Tuesday, March 20, 2007

standar kesopanan (yang) berbeda

Adalah sebuah rutinitas setiap pagi aku mengisi bensin tuk pergi-pulang Depok-Jakarta. Bukan di pom bensin tapi di kios-kios bensin pinggir jalan. Memang rugi 0,2 liter tapi tak apa karena aku malas antri. Oh ya, aku isi 2 liter sehari, 10 ribu rupiah. Dan aku pun sudah punya kios langganan di dekat rumah.

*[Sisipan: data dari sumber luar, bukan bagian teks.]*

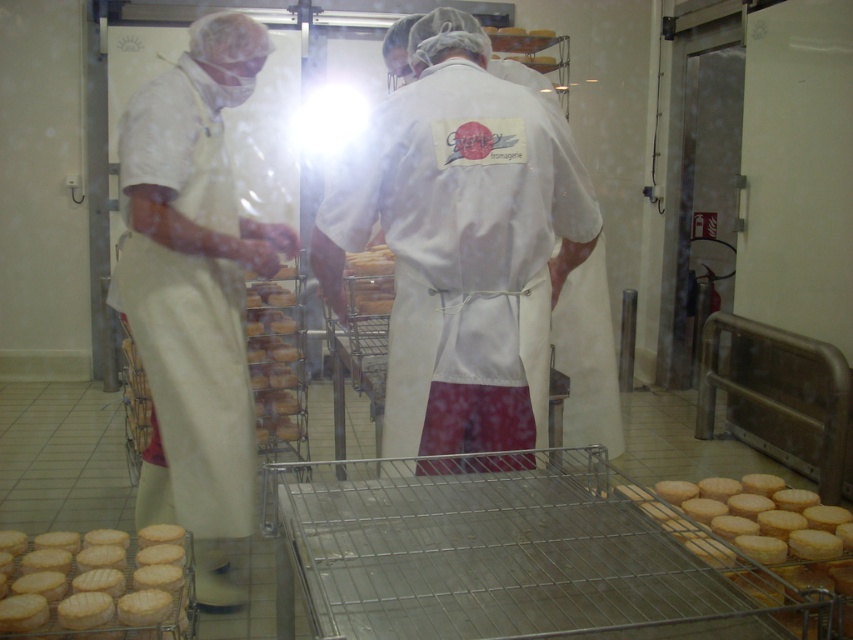
Is yellowish matte cheese at center in front of matte brown cheese at center?

No, yellowish matte cheese at center is further to the viewer.

Between point (293, 400) and point (386, 250), which one is positioned behind?

The point (293, 400) is behind.

The width and height of the screenshot is (853, 640). Find the location of `yellowish matte cheese at center`. yellowish matte cheese at center is located at coordinates (274, 362).

Which is below, white fabric coat at center or yellowish matte cheese at center?

yellowish matte cheese at center

Who is positioned more to the left, white fabric coat at center or yellowish matte cheese at center?

Positioned to the left is yellowish matte cheese at center.

The width and height of the screenshot is (853, 640). What are the coordinates of `white fabric coat at center` in the screenshot? It's located at (461, 243).

Find the location of a particular element. white fabric coat at center is located at coordinates (461, 243).

What do you see at coordinates (91, 588) in the screenshot?
I see `golden brown cheese at lower left` at bounding box center [91, 588].

Can you confirm if golden brown cheese at lower left is positioned to the right of yellowish matte cheese at center?

No, golden brown cheese at lower left is not to the right of yellowish matte cheese at center.

Is point (67, 600) positioned behind point (258, 356)?

No, (67, 600) is in front of (258, 356).

Locate an element on the screen. The width and height of the screenshot is (853, 640). golden brown cheese at lower left is located at coordinates (91, 588).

Seperti biasa, pagi itu aku mengisi bensin.
"Bensin mas?"
"Iya Pak, seperti biasa"
Jok aku buka, tutup tangki tak lupa pula, dan uang 10 ribu aku taruh di dekat mulut tangki.
"Mas yang sopan dikit dong!"
"Uangnya jangan ditaruh disitu, gak sopan"
Wekkk, aku kaget tuk sesaat. Apa yang salah? Bukankah dihari-hari sebelumnya tidak ada masalah. Aku taruh uang di tangki karena aku menyiapkan diri tuk mengendarai motor. Mulai dari memakai masker, sarung tangan dan terakhir helm. Tak ada maksud merendahkan dia, sama sekali tak ada. Dalam hati kecil terdalam sekalipun tak ada maksud lain dengan aku menaruh uang di tangki kecuali tuk mengisi waktu isi bensin dengan siap-siap.

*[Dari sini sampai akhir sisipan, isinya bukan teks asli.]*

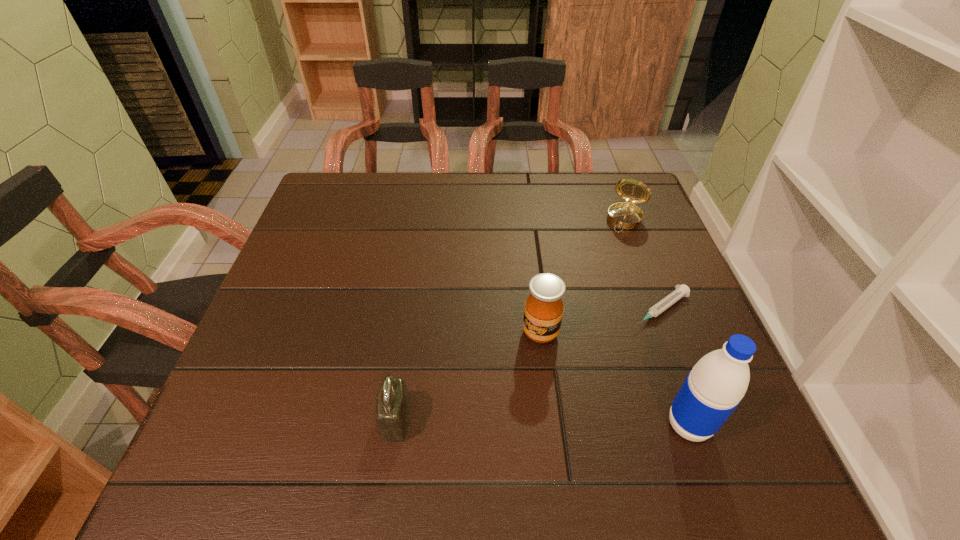
Find the location of `free space on the desktop that is between the padlock and the water bottle and is positioned with the dial facing the compass`. free space on the desktop that is between the padlock and the water bottle and is positioned with the dial facing the compass is located at coordinates pyautogui.click(x=523, y=422).

The image size is (960, 540). I want to click on free space on the desktop that is between the leftmost object and the water bottle and is positioned at the needle end of the syringe, so click(x=509, y=422).

Identify the location of vacant space on the desktop that is between the leftmost object and the tallest object and is positioned on the front-facing side of the second tallest object. click(x=499, y=421).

Mama juga kaget. Karena hal ini (menaruh uang di tangki) sudah sering kita lakukan dan tak ada masalah. Tapi kenapa hari ini kenapa dipermasalahkan? Bete dong, pagi-pagi sudah kena 'semprot'. Oh ya, selain jual bensin, bapak ini juga buka bengkel, dan sesekali aku juga membetulkan motor disitu jika ada masalah. Dan tidak pernah ada masalah dalam komunikasi selama ini. Aku ajak ngobrol kiri-kanan atas-bawah, tak ada masalah. Entah ada angin apa pagi itu. Perbedaan standar kesopanan antar dua generasi?

Ya mohon maaf kalau aku dianggap tidak sopan. Tentu saja, penjual bensin tersebut sudah kehilangan satu pelanggan loyal, hehehe.